The action on Thursday, according to Interior Minister Dilio Arcia, took place in the town of Manene, when a group of unidentified armed men disobeyed an order to halt from the Panamanian authorities and opened fire.


With regard to those involved in the incident, Arcia said at a press conference Friday that "we can't specifically say they belong to a subversive group, but we describe them as criminals because they were carrying arms and did not respond to the order to halt."


Nonetheless, the description of the wounded man indicates that he is affiliated with an organized group.


"He was wearing blue camouflage pants, a black T-shirt and rubber boots, and was carrying an M-16 rifle with eight cartridges of 30 rounds each, combat gear, two backpacks and inside of them two machetes and a shortwave radio," Arcia said of the captive.


The individual, a white male between the ages of 40 and 45, is being treated at the Santo Tomas Hospital in Panama City, the minister said.


Panamanian police strengthened their presence throughout Darien province when a similar incident took place several weeks ago in the same town of Manene.

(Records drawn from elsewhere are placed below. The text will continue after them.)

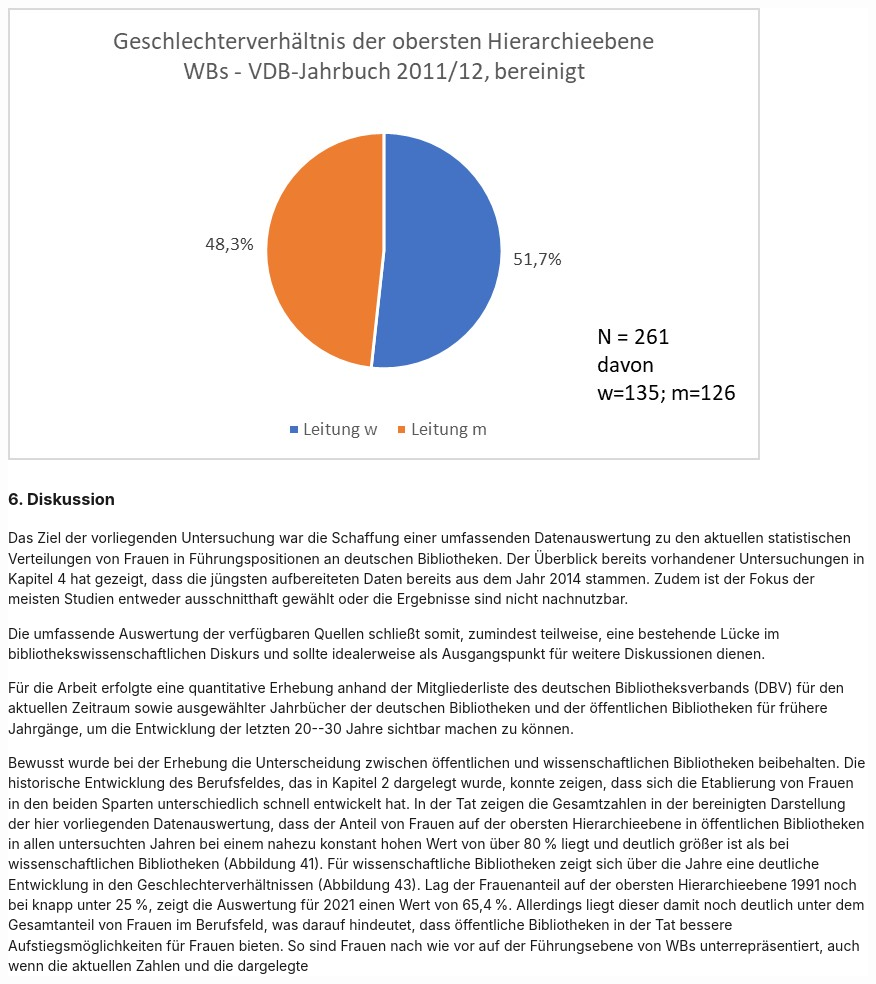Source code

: ![Abbildung 39: Geschlechterverhältnis in Gesamtzahlen für wissenschaftliche Bibliotheken, Auszählung VDB-Jahrbuch 2011/12, bereinigte Version](img/Abb_39_VDB-2011_gesamt_bereinigt.jpg)

### 6. Diskussion 

Das Ziel der vorliegenden Untersuchung war die Schaffung einer
umfassenden Datenauswertung zu den aktuellen statistischen Verteilungen
von Frauen in Führungspositionen an deutschen Bibliotheken. Der
Überblick bereits vorhandener Untersuchungen in Kapitel 4 hat gezeigt,
dass die jüngsten aufbereiteten Daten bereits aus dem Jahr 2014 stammen.
Zudem ist der Fokus der meisten Studien entweder ausschnitthaft gewählt
oder die Ergebnisse sind nicht nachnutzbar.

Die umfassende Auswertung der verfügbaren Quellen schließt somit,
zumindest teilweise, eine bestehende Lücke im
bibliothekswissenschaftlichen Diskurs und sollte idealerweise als
Ausgangspunkt für weitere Diskussionen dienen.

Für die Arbeit erfolgte eine quantitative Erhebung anhand der
Mitgliederliste des deutschen Bibliotheksverbands (DBV) für den
aktuellen Zeitraum sowie ausgewählter Jahrbücher der deutschen
Bibliotheken und der öffentlichen Bibliotheken für frühere Jahrgänge, um
die Entwicklung der letzten 20--30 Jahre sichtbar machen zu können.

Bewusst wurde bei der Erhebung die Unterscheidung zwischen öffentlichen
und wissenschaftlichen Bibliotheken beibehalten. Die historische
Entwicklung des Berufsfeldes, das in Kapitel 2 dargelegt wurde, konnte
zeigen, dass sich die Etablierung von Frauen in den beiden Sparten
unterschiedlich schnell entwickelt hat. In der Tat zeigen die
Gesamtzahlen in der bereinigten Darstellung der hier vorliegenden
Datenauswertung, dass der Anteil von Frauen auf der obersten
Hierarchieebene in öffentlichen Bibliotheken in allen untersuchten
Jahren bei einem nahezu konstant hohen Wert von über 80&#8239;% liegt und
deutlich größer ist als bei wissenschaftlichen Bibliotheken (Abbildung
41). Für wissenschaftliche Bibliotheken zeigt sich über die Jahre eine
deutliche Entwicklung in den Geschlechterverhältnissen (Abbildung 43).
Lag der Frauenanteil auf der obersten Hierarchieebene 1991 noch bei
knapp unter 25&#8239;%, zeigt die Auswertung für 2021 einen Wert von 65,4&#8239;%.
Allerdings liegt dieser damit noch deutlich unter dem Gesamtanteil von
Frauen im Berufsfeld, was darauf hindeutet, dass öffentliche
Bibliotheken in der Tat bessere Aufstiegsmöglichkeiten für Frauen
bieten. So sind Frauen nach wie vor auf der Führungsebene von WBs
unterrepräsentiert, auch wenn die aktuellen Zahlen und die dargelegte
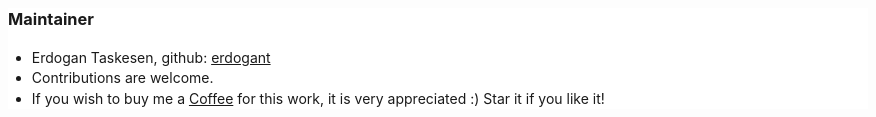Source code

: 
### Maintainer
* Erdogan Taskesen, github: [erdogant](https://github.com/erdogant)
* Contributions are welcome.
* If you wish to buy me a <a href="https://erdogant.github.io/donate/?currency=USD&amount=5">Coffee</a> for this work, it is very appreciated :)
	Star it if you like it!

"We're providing security for the community and fulfilling the role of the National Border Service to protect above all the life, goods and rights of citizens," Arcia said.


Patrols of wooded areas along the Colombian border have also been stepped up.


Darien has some of the densest jungles in the Americas, and because of its difficulty of access and observation is known as a route for smugglers, drug traffickers, leftist rebels and right-wing paramilitaries from neighboring Colombia.